Marsa plans to provide training for other centres in the region on its activities. It is also hoping to produce a best practice manual for SRH in complex environments in the Middle East and North Africa. However, limited donor funding for SRH activities makes it difficult to bring this work to scale, and poor access to flexible and long-term funding opportunities for local organisations working on SRH stifles Marsa’s ability to plan for the future.
Promoting learning and evidence-building around SRH takes time, particularly when working in contexts like Lebanon, where sex and sexuality are taboo. To support local and national organisations to scale up direct services to refugees, contribute to scientific evidence, and build a basis for advocacy, more flexible and sustainable funding is critically needed.

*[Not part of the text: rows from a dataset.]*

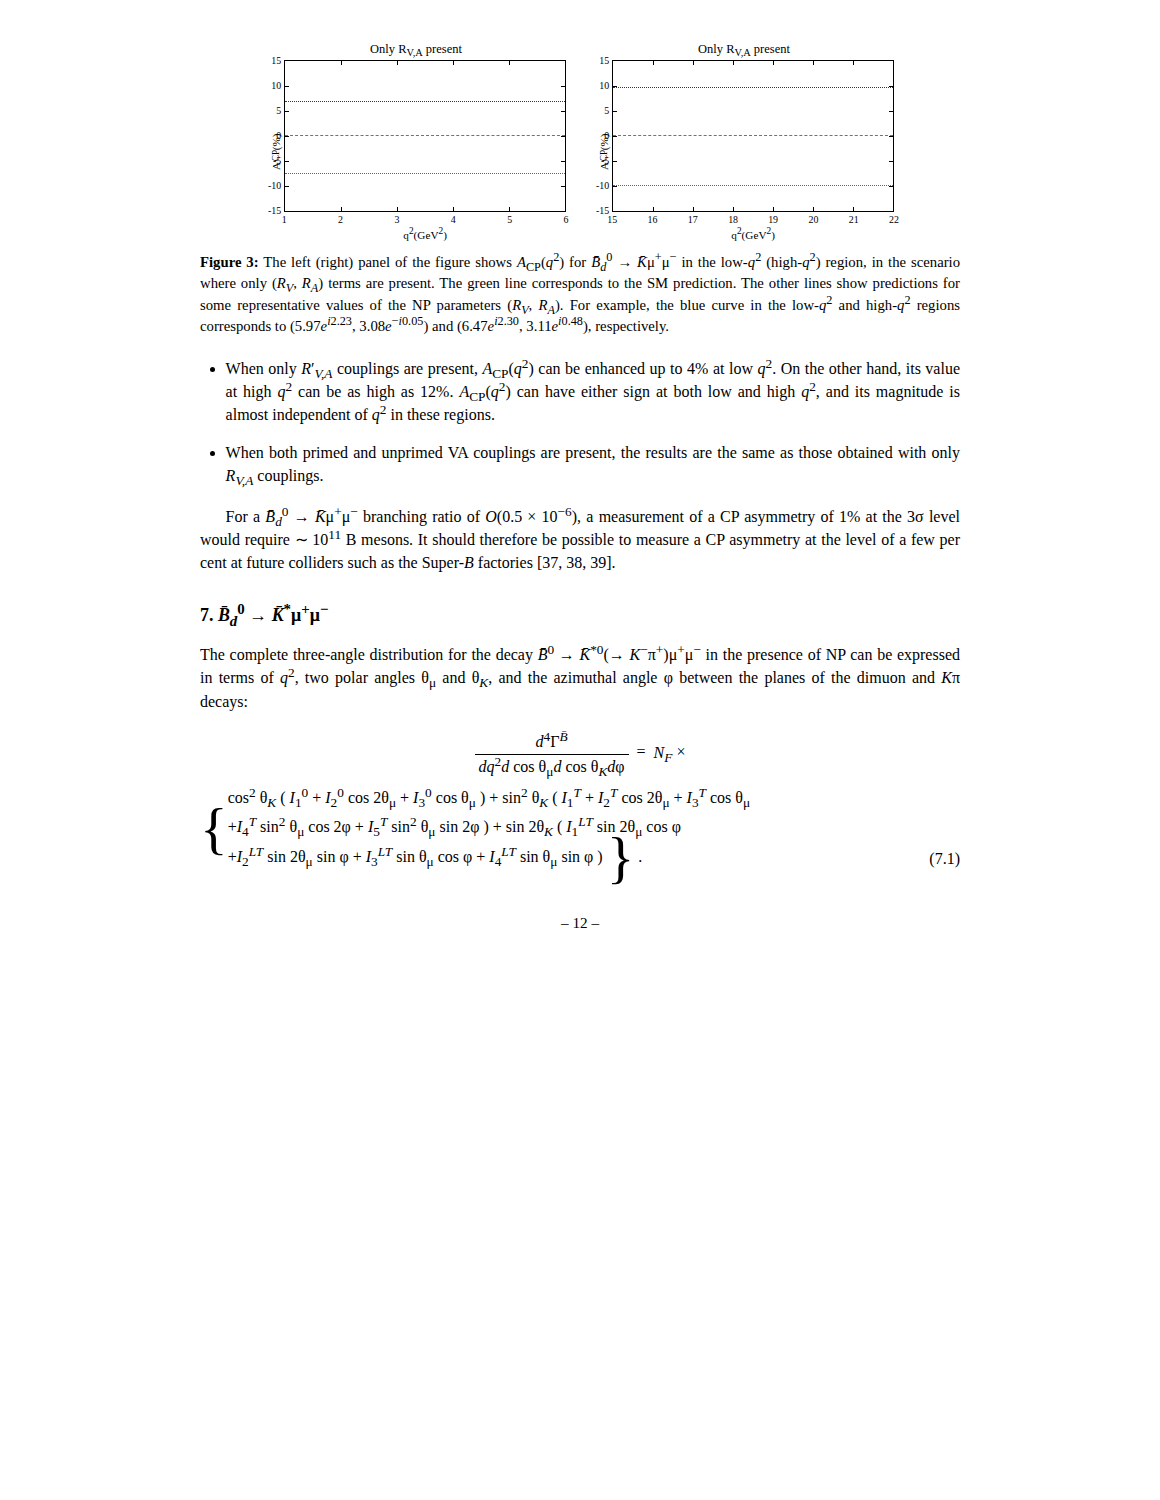Only RV,A present
ACP(%)
15 10 5 0 -5 -10 -15
1 2 3 4 5 6
q2(GeV2)
Only RV,A present
ACP(%)
15 10 5 0 -5 -10 -15
15 16 17 18 19 20 21 22
q2(GeV2)
Figure 3: The left (right) panel of the figure shows ACP(q2) for B̄d0 → K̄μ+μ− in the low-q2 (high-q2) region, in the scenario where only (RV, RA) terms are present. The green line corresponds to the SM prediction. The other lines show predictions for some representative values of the NP parameters (RV, RA). For example, the blue curve in the low-q2 and high-q2 regions corresponds to (5.97ei2.23, 3.08e−i0.05) and (6.47ei2.30, 3.11ei0.48), respectively.
When only R′V,A couplings are present, ACP(q2) can be enhanced up to 4% at low q2. On the other hand, its value at high q2 can be as high as 12%. ACP(q2) can have either sign at both low and high q2, and its magnitude is almost independent of q2 in these regions.
When both primed and unprimed VA couplings are present, the results are the same as those obtained with only RV,A couplings.
For a B̄d0 → K̄μ+μ− branching ratio of O(0.5 × 10−6), a measurement of a CP asymmetry of 1% at the 3σ level would require ∼ 1011 B mesons. It should therefore be possible to measure a CP asymmetry at the level of a few per cent at future colliders such as the Super-B factories [37, 38, 39].
7. B̄d0 → K̄*μ+μ−
The complete three-angle distribution for the decay B̄0 → K̄*0(→ K−π+)μ+μ− in the presence of NP can be expressed in terms of q2, two polar angles θμ and θK, and the azimuthal angle φ between the planes of the dimuon and Kπ decays:
d4ΓB̄ dq2d cos θμd cos θKdφ = NF ×
| { | cos 2 θ K ( I 1 0 + I 2 0 cos 2θ μ + I 3 0 cos θ μ ) + sin 2 θ K ( I 1 T + I 2 T cos 2θ μ + I 3 T cos θ μ | |
| + I 4 T sin 2 θ μ cos 2φ + I 5 T sin 2 θ μ sin 2φ ) + sin 2θ K ( I 1 LT sin 2θ μ cos φ | |
| + I 2 LT sin 2θ μ sin φ + I 3 LT sin θ μ cos φ + I 4 LT sin θ μ sin φ ) } . | (7.1) |
– 12 –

If one thing is clear, though, it is that enhancing access to SRH services in humanitarian settings requires leveraging and supporting the expertise of humanitarian actors at all levels. At the local and national levels, this includes supporting local women-focused CSOs, health providers and broader national health systems to deliver comprehensive SRH services before, during and after emergencies. At the global level, this means ensuring that international humanitarian organisations and UN agencies have the knowledge, resources and funding to fully implement actions outlined in the IAFM and MISP, without delay or interruption.
Between local, national and global actors, we have the critical guidance and knowledge we need to increase access to sexual and reproductive health services in humanitarian emergencies. It’s time to put money, resources and concerted action behind that expertise.
Marcy Hersh is Senior Manager for Humanitarian Advocacy at Women Deliver. Diana Abou Abbas is Executive Director of the Marsa Sexual Health Center.